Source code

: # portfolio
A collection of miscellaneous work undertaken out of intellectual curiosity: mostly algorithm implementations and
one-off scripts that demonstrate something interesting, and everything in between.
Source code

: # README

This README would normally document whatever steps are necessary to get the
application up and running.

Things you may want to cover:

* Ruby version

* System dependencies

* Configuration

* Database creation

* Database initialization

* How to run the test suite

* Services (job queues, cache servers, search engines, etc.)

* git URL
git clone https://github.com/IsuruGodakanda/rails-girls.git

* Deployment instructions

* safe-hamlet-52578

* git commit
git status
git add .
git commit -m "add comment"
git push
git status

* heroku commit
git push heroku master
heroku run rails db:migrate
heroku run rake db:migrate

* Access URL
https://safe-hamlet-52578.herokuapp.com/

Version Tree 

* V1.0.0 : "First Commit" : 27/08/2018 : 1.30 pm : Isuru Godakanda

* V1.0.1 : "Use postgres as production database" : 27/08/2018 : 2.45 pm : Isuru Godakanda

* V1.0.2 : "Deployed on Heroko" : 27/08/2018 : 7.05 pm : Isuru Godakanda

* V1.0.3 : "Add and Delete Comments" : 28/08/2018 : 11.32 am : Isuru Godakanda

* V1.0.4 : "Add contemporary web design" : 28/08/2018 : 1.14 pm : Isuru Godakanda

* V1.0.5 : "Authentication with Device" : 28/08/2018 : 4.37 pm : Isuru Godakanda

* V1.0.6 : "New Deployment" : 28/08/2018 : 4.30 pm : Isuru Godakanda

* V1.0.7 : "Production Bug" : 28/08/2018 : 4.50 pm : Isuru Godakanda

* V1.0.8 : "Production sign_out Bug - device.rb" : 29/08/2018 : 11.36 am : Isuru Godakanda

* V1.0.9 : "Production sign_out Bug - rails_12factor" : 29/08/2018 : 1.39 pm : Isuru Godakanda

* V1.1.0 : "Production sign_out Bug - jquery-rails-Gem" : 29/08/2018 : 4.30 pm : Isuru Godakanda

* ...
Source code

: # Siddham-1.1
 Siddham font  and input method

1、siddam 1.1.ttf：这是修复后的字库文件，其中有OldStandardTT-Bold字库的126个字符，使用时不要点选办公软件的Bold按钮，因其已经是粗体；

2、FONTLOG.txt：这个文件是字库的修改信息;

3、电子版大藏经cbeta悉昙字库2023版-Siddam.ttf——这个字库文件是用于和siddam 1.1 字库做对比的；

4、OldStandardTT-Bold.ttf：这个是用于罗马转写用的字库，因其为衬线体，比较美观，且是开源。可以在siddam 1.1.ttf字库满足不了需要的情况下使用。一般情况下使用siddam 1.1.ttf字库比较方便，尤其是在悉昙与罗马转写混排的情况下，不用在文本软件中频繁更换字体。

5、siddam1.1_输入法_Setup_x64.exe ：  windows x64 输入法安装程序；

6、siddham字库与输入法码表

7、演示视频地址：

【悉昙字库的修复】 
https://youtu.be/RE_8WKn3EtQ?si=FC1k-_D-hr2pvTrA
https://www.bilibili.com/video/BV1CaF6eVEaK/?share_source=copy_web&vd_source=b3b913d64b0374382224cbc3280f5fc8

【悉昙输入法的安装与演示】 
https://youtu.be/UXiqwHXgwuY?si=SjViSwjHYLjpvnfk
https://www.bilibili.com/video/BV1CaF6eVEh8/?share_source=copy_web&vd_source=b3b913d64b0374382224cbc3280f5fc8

--------------------------------------------------

[Exercise instructions] Turn the material above into a single numbered list with one line per item, leaving out the blank lines.

[Output for this exercise]
1. Source code
2. : # portfolio
3. A collection of miscellaneous work undertaken out of intellectual curiosity: mostly algorithm implementations and
4. one-off scripts that demonstrate something interesting, and everything in between.
5. Source code
6. : # README
7. This README would normally document whatever steps are necessary to get the
8. application up and running.
9. Things you may want to cover:
10. * Ruby version
11. * System dependencies
12. * Configuration
13. * Database creation
14. * Database initialization
15. * How to run the test suite
16. * Services (job queues, cache servers, search engines, etc.)
17. * git URL
18. git clone https://github.com/IsuruGodakanda/rails-girls.git
19. * Deployment instructions
20. * safe-hamlet-52578
21. * git commit
22. git status
23. git add .
24. git commit -m "add comment"
25. git push
26. git status
27. * heroku commit
28. git push heroku master
29. heroku run rails db:migrate
30. heroku run rake db:migrate
31. * Access URL
32. https://safe-hamlet-52578.herokuapp.com/
33. Version Tree 
34. * V1.0.0 : "First Commit" : 27/08/2018 : 1.30 pm : Isuru Godakanda
35. * V1.0.1 : "Use postgres as production database" : 27/08/2018 : 2.45 pm : Isuru Godakanda
36. * V1.0.2 : "Deployed on Heroko" : 27/08/2018 : 7.05 pm : Isuru Godakanda
37. * V1.0.3 : "Add and Delete Comments" : 28/08/2018 : 11.32 am : Isuru Godakanda
38. * V1.0.4 : "Add contemporary web design" : 28/08/2018 : 1.14 pm : Isuru Godakanda
39. * V1.0.5 : "Authentication with Device" : 28/08/2018 : 4.37 pm : Isuru Godakanda
40. * V1.0.6 : "New Deployment" : 28/08/2018 : 4.30 pm : Isuru Godakanda
41. * V1.0.7 : "Production Bug" : 28/08/2018 : 4.50 pm : Isuru Godakanda
42. * V1.0.8 : "Production sign_out Bug - device.rb" : 29/08/2018 : 11.36 am : Isuru Godakanda
43. * V1.0.9 : "Production sign_out Bug - rails_12factor" : 29/08/2018 : 1.39 pm : Isuru Godakanda
44. * V1.1.0 : "Production sign_out Bug - jquery-rails-Gem" : 29/08/2018 : 4.30 pm : Isuru Godakanda
45. * ...
46. Source code
47. : # Siddham-1.1
48.  Siddham font  and input method
49. 1、siddam 1.1.ttf：这是修复后的字库文件，其中有OldStandardTT-Bold字库的126个字符，使用时不要点选办公软件的Bold按钮，因其已经是粗体；
50. 2、FONTLOG.txt：这个文件是字库的修改信息;
51. 3、电子版大藏经cbeta悉昙字库2023版-Siddam.ttf——这个字库文件是用于和siddam 1.1 字库做对比的；
52. 4、OldStandardTT-Bold.ttf：这个是用于罗马转写用的字库，因其为衬线体，比较美观，且是开源。可以在siddam 1.1.ttf字库满足不了需要的情况下使用。一般情况下使用siddam 1.1.ttf字库比较方便，尤其是在悉昙与罗马转写混排的情况下，不用在文本软件中频繁更换字体。
53. 5、siddam1.1_输入法_Setup_x64.exe ：  windows x64 输入法安装程序；
54. 6、siddham字库与输入法码表
55. 7、演示视频地址：
56. 【悉昙字库的修复】 
57. https://youtu.be/RE_8WKn3EtQ?si=FC1k-_D-hr2pvTrA
58. https://www.bilibili.com/video/BV1CaF6eVEaK/?share_source=copy_web&vd_source=b3b913d64b0374382224cbc3280f5fc8
59. 【悉昙输入法的安装与演示】 
60. https://youtu.be/UXiqwHXgwuY?si=SjViSwjHYLjpvnfk
61. https://www.bilibili.com/video/BV1CaF6eVEh8/?share_source=copy_web&vd_source=b3b913d64b0374382224cbc3280f5fc8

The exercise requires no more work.